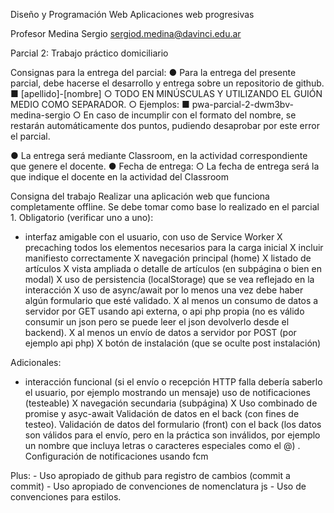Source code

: Diseño y Programación Web
Aplicaciones web progresivas

Profesor Medina Sergio
sergiod.medina@davinci.edu.ar


Parcial 2: Trabajo práctico domiciliario

Consignas para la entrega del parcial:
● Para la entrega del presente parcial, debe hacerse el desarrollo y entrega sobre un repositorio de
github.
■ [apellido]-[nombre]
○ TODO EN MINÚSCULAS Y UTILIZANDO EL GUIÓN MEDIO COMO SEPARADOR. ○
Ejemplos:
■ pwa-parcial-2-dwm3bv-medina-sergio
○ En caso de incumplir con el formato del nombre, se restarán automáticamente dos
puntos, pudiendo desaprobar por este error el parcial.

● La entrega será mediante Classroom, en la actividad correspondiente que genere el docente.
● Fecha de entrega:
○ La fecha de entrega será la que indique el docente en la actividad del Classroom

Consigna del trabajo
Realizar una aplicación web que funciona completamente offline. Se debe tomar como base lo realizado en el parcial 1.
Obligatorio (verificar uno a uno):
-    interfaz amigable con el usuario, con uso de Service Worker
X    precaching todos los elementos necesarios para la carga inicial
X    incluir manifiesto correctamente
X    navegación principal (home)
X    listado de artículos
X    vista ampliada o detalle de artículos (en subpágina o bien en modal)
X    uso de persistencia (localStorage) que se vea reflejado en la interacción
X    uso de async/await por lo menos una vez
    debe haber algún formulario que esté validado.
X    al menos un consumo de datos a servidor por GET usando api externa, o api php propia (no es válido consumir un json pero se puede leer el json devolverlo desde el backend).
X    al menos un envío de datos a servidor por POST (por ejemplo api php)
X    botón de instalación (que se oculte post instalación)

Adicionales:
-    interacción funcional (si el envío o recepción HTTP falla debería saberlo el usuario, por ejemplo mostrando un mensaje)
    uso de notificaciones (testeable)
X    navegación secundaria (subpágina)
X    Uso combinado de promise y asyc-await
    Validación de datos en el back (con fines de testeo).
    Validación de datos del formulario (front) con el back (los datos son válidos para el envío, pero en la práctica son inválidos, por ejemplo un nombre que incluya letras o caracteres especiales como el @) .
    Configuración de notificaciones usando fcm

Plus:
    - Uso apropiado de github para registro de cambios (commit a commit)
    - Uso apropiado de convenciones de nomenclatura js
    - Uso de convenciones para estilos.
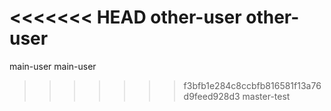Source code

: <<<<<<< HEAD
other-user
other-user
=======
main-user
main-user
>>>>>>> f3bfb1e284c8ccbfb816581f13a76d9feed928d3
master-test
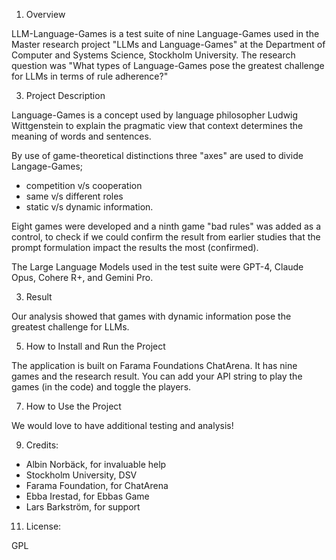 1. Overview

   
LLM-Language-Games is a test suite of nine Language-Games used in the Master research project
"LLMs and Language-Games" at the Department of Computer and Systems Science, Stockholm University.
The research question was "What types of Language-Games pose the greatest challenge
for LLMs in terms of rule adherence?"

3. Project Description


Language-Games is a concept used by language philosopher Ludwig Wittgenstein to explain the pragmatic
view that context determines the meaning of words and sentences.

By use of game-theoretical distinctions three "axes" are used to divide Langage-Games;

+ competition v/s cooperation
+ same v/s different roles
+ static v/s dynamic information.
 
Eight games were developed and a ninth game "bad rules" was added as a control, to check
if we could confirm the result from earlier studies that the prompt formulation
impact the results the most (confirmed).

The Large Language Models used in the test suite were GPT-4, Claude Opus, Cohere R+, and Gemini Pro.

3. Result


Our analysis showed that games with dynamic information pose the greatest challenge for LLMs.

5. How to Install and Run the Project


The application is built on Farama Foundations ChatArena. It has nine games and the research result.
You can add your API string to play the games (in the code) and toggle the players.

7. How to Use the Project


We would love to have additional testing and analysis!

9. Credits:


+ Albin Norbäck, for invaluable help
+ Stockholm University, DSV
+ Farama Foundation, for ChatArena
+ Ebba Irestad, for Ebbas Game
+ Lars Barkström, for support

11. License:
    
GPL
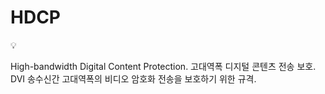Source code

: # HDCP

<aside>
💡

High-bandwidth Digital Content Protection.
고대역폭 디지털 콘텐츠 전송 보호.
DVI 송수신간 고대역폭의 비디오 암호화 전송을 보호하기 위한 규격.

</aside>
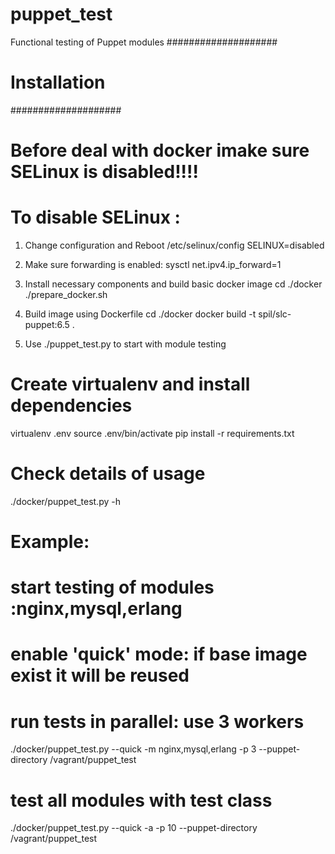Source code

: puppet_test
===========

Functional testing of Puppet modules
####################
#   Installation   #
####################

# Before deal with docker imake sure SELinux is disabled!!!!
# To disable SELinux :
1) Change configuration and Reboot
/etc/selinux/config
SELINUX=disabled


2) Make sure forwarding is enabled:
sysctl net.ipv4.ip_forward=1

3) Install necessary components and build basic docker image
cd ./docker
./prepare_docker.sh

4) Build image using Dockerfile
cd ./docker
docker build -t spil/slc-puppet:6.5 .

5) Use ./puppet_test.py to start with module testing
# Create virtualenv and install dependencies
virtualenv .env
source .env/bin/activate
pip install -r requirements.txt

# Check details of usage
./docker/puppet_test.py -h

# Example:
# start testing of modules :nginx,mysql,erlang
# enable 'quick' mode:  if base image exist it will be reused
# run tests in parallel: use 3 workers
./docker/puppet_test.py --quick -m nginx,mysql,erlang -p 3 --puppet-directory /vagrant/puppet_test
# test all modules with test class
./docker/puppet_test.py --quick -a -p 10 --puppet-directory /vagrant/puppet_test
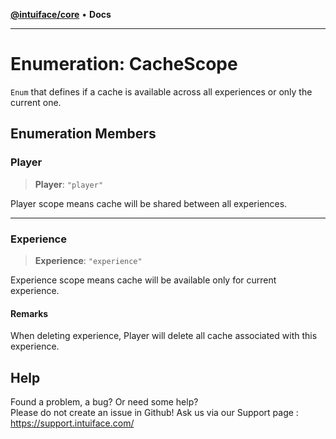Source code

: [**@intuiface/core**](../README.md) • **Docs**

***

# Enumeration: CacheScope

`Enum` that defines if a cache is available across all experiences or only the current one.

## Enumeration Members

### Player

> **Player**: `"player"`

Player scope means cache will be shared between all experiences.

***

### Experience

> **Experience**: `"experience"`

Experience scope means cache will be available only for current experience.

#### Remarks

When deleting experience, Player will delete all cache associated with this experience.


## Help
Found a problem, a bug? Or need some help?  
Please do not create an issue in Github! Ask us via our Support page : https://support.intuiface.com/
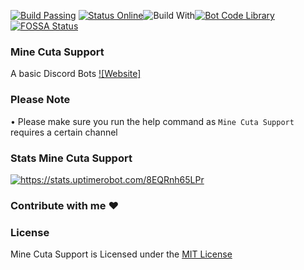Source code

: [![Build Passing](https://img.shields.io/badge/build-Passing%20-green.svg?style=flat)](https://github.com/GrimDesignsFiveM/NinjaBot2.0/) [![Status Online](https://img.shields.io/badge/status-Online%20-brightgreen.svg?style=flat)](https://github.com/MineCuta1107/Mine-Cuta-Support/)![Build With](https://forthebadge.com/images/badges/built-with-love.svg)[![Bot Code Library](https://img.shields.io/badge/code-discord.js-yellowgreen.svg)](https://discord.js.org/#/) [![FOSSA Status](https://app.fossa.io/api/projects/git%2Bgithub.com%2FGrimDesignsFiveM%2FNinjaBot2.0.svg?type=shield)](https://app.fossa.io/projects/git%2Bgithub.com%2FGrimDesignsFiveM%2FNinjaBot2.0?ref=badge_shield)

### Mine Cuta Support 
A basic Discord Bots 
[![Website]](https://minecutasupport.glitch.me/)

### Please Note
•  Please make sure you run the help command as `Mine Cuta Support` requires a certain channel

### Stats Mine Cuta Support
<a href="https://stats.uptimerobot.com/8EQRnh65LPr">
  <img src="https://cdn.discordapp.com/attachments/575253529510543380/654548194440511498/unknown.png" alt="https://stats.uptimerobot.com/8EQRnh65LPr">
</a>

### Contribute with me ❤

### License
Mine Cuta Support is Licensed under the [MIT License](https://github.com/MineCuta1107/Mine-Cuta-Support/blob/master/LICENSE)
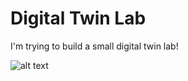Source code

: # Digital Twin Lab

I'm trying to build a small digital twin lab!

![alt text](https://github.com/DigitalTwinLab/digitaltwinlab.github.io/blob/master/example.jpeg)
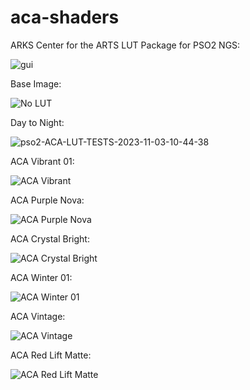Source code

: # aca-shaders

ARKS Center for the ARTS LUT Package for PSO2 NGS:

![gui](https://github.com/Faya-NGS/aca-shaders/assets/125037783/14778f92-558c-494e-b267-e94a52c5bc6f)


Base Image:

![No LUT](https://github.com/Faya-NGS/aca-shaders/assets/125037783/d425b18f-117f-4755-a129-b30e0c10d1fe)


Day to Night:

![pso2-ACA-LUT-TESTS-2023-11-03-10-44-38](https://github.com/Faya-NGS/aca-shaders/assets/125037783/7172daf9-fbc8-40eb-a9b6-43c5ee82f127)


ACA Vibrant 01:

![ACA Vibrant](https://github.com/Faya-NGS/aca-shaders/assets/125037783/db5b3aad-e82a-4cbd-b128-f4afceb6609d)


ACA Purple Nova:

![ACA Purple Nova](https://github.com/Faya-NGS/aca-shaders/assets/125037783/04f2c8e4-9016-4804-a590-45e875f91fb5)


ACA Crystal Bright:

![ACA Crystal Bright](https://github.com/Faya-NGS/aca-shaders/assets/125037783/8862f8d3-818f-4881-b554-d1645d130769)


ACA Winter 01:

![ACA Winter 01](https://github.com/Faya-NGS/aca-shaders/assets/125037783/8ad550d8-2745-4c02-a475-7541d990e9d3)


ACA Vintage:

![ACA Vintage](https://github.com/Faya-NGS/aca-shaders/assets/125037783/9cbc8989-180a-40ec-9f4d-41edf2bad232)


ACA Red Lift Matte:

![ACA Red Lift Matte](https://github.com/Faya-NGS/aca-shaders/assets/125037783/ad106e2e-dc9f-4d3d-8de6-b3c48ad0c9e8)
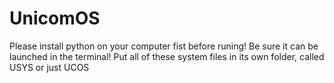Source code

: # UnicomOS
Please install python on your computer fist before runing! Be sure it can be launched in the terminal!
Put all of these system files in its own folder, called USYS or just UCOS
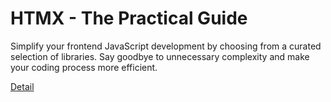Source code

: # HTMX - The Practical Guide

Simplify your frontend JavaScript development by choosing from a curated selection of libraries. Say goodbye to unnecessary complexity and make your coding process more efficient. 

[Detail](https://eduitfree.com/courses/htmx-the-practical-guide)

++++++++++++++++++++

§ **WORK TASK**
Copy back exactly the lines above from the one containing "Barkström, for support" through the one containing "# Before deal", and leave every picture behind.

§ **SOLUTION TO THE PROBLEM**
+ Lars Barkström, for support

11. License:
    
GPL
Source code

: # HDCP

<aside>
💡

High-bandwidth Digital Content Protection.
고대역폭 디지털 콘텐츠 전송 보호.
DVI 송수신간 고대역폭의 비디오 암호화 전송을 보호하기 위한 규격.

</aside>
Source code

: puppet_test
===========

Functional testing of Puppet modules
####################
#   Installation   #
####################

# Before deal with docker imake sure SELinux is disabled!!!!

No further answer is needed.